Led by David Solecki, Ph.D., an assistant member in the St. Jude Department of Developmental Neurobiology, the researchers published their findings in the July 16 issue of the journal Neuron.

In the experiments, the researchers sought to understand the biological machinery powering a process called glial-guided neuronal migration. Glial cells in the brain support and guide neurons, which make up the brain's wiring. During brain development, neurons are born in germinal zones at some distance from where they must ultimately land in order to form brain structures and integrate into the brain's circuitry.

"Glial cells produce very thin fibers, and neurons in essence walk a tightrope along these fibers in moving from these germinal zones to their final position," Solecki said. In earlier work, Solecki and his colleagues identified a control molecule called Par6 alpha that regulates this migration. Other researchers had produced evidence that a molecular motor called Myosin II might power the migration. Myosins are proteins that use chemical energy to create contractions by moving along filamental proteins called actins--like a train moves along a railroad track.

The researchers used a technique of microscopic time-lapse imaging to establish that Myosin II and actin made up the machinery of neuronal migration. Working with cultures of migrating neurons, the investigators used fluorescent dyes to label Myosin II and actin proteins, as well as key cell structures. The scientists then illuminated the cultures with rapid-fire pulses of laser light measured in thousandths of a second, taking an image with each flash. The result was a series of micromovies that revealed how the Myosin II and actin proteins and cell structures behaved during migration.

These micromovies showed that the Myosin II-actin machinery powers neuronal migration. As part of a step-wise migration process, the machinery pulls the internal cell structures of the neuron forward during migration to allow those structures to build the scaffolding that enables the neuron to move the main cell body forward. The researchers demonstrated that both Myosin II and actin are necessary for the process, because they could completely shut it down by using drugs that inhibited either molecule.
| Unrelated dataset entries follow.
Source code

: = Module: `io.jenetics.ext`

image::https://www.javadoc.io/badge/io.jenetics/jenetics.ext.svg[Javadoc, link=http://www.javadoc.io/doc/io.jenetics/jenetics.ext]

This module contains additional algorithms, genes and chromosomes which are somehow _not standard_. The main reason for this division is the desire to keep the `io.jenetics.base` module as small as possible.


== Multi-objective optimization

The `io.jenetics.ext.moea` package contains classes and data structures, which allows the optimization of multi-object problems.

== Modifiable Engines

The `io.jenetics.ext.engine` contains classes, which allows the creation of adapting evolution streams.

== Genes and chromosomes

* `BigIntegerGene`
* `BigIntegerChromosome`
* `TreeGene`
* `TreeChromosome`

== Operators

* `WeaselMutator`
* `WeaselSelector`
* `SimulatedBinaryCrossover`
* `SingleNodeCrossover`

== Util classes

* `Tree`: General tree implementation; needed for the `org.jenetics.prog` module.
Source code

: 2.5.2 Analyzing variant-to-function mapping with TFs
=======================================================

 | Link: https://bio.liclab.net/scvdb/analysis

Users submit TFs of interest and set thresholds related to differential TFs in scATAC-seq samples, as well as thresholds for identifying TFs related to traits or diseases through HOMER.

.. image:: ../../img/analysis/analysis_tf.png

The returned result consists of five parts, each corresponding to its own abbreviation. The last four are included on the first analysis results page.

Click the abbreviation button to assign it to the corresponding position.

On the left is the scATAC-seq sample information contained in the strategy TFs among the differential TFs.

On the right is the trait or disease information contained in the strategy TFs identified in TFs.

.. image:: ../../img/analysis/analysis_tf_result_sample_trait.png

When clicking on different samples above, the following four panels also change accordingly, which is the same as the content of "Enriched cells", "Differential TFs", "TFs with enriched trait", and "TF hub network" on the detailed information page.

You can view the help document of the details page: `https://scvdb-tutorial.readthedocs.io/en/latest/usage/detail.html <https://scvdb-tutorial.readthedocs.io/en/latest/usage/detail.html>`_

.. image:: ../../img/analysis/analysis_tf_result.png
"No one had actually looked in living cells to see the configuration of actin in migrating neurons to show how it positions the machinery that will eventually elicit movement of the cell," Solecki said. "We also found that contraction of Myosin II in the leading portion of a neuron powers movement."

Critical to the researchers' success was the development of a computer analysis technique for the massive number of time-lapse images, Solecki said. The analysis program was developed by study co-authors Ryan Kerekes, Ph.D., and Shaun Gleason, Ph.D., of Oak Ridge National Laboratories in Tennessee.

"Our time-lapse microscopy could image hundreds of cells in a single afternoon, but analyzing that mass of data by hand would have taken months," Solecki said. "However, the automated analysis enabled those data to be analyzed in a matter of hours. Also, the automated analysis was free of the kind of natural bias that can occur when humans analyze such images."

In further experiments, the researchers also showed that Par6 alpha regulates Myosin II motor activity, shedding light on how the machinery is regulated. Additional studies will explore that regulation mechanism further.

Basic understanding of the migration machinery could have important clinical implications.

"If we more clearly understand how neurons migrate in neural development, we will have a better framework to explain the basis of neuronal migration defects in children," Solecki said. "Also, cell migrations may contribute towards the spread of brain tumors in children. If we can understand how normal neurons migrate, we might be able to dissect the machinery of the migration of brain tumor cells."

Other authors of the paper are Niraj Trivedi (St. Jude); and Eve-Ellen Govek and Mary Hatten (The Rockefeller University, New York). The research was supported in part by the March of Dimes, the National Institutes of Health, a Cancer Center Support Grant and ALSAC.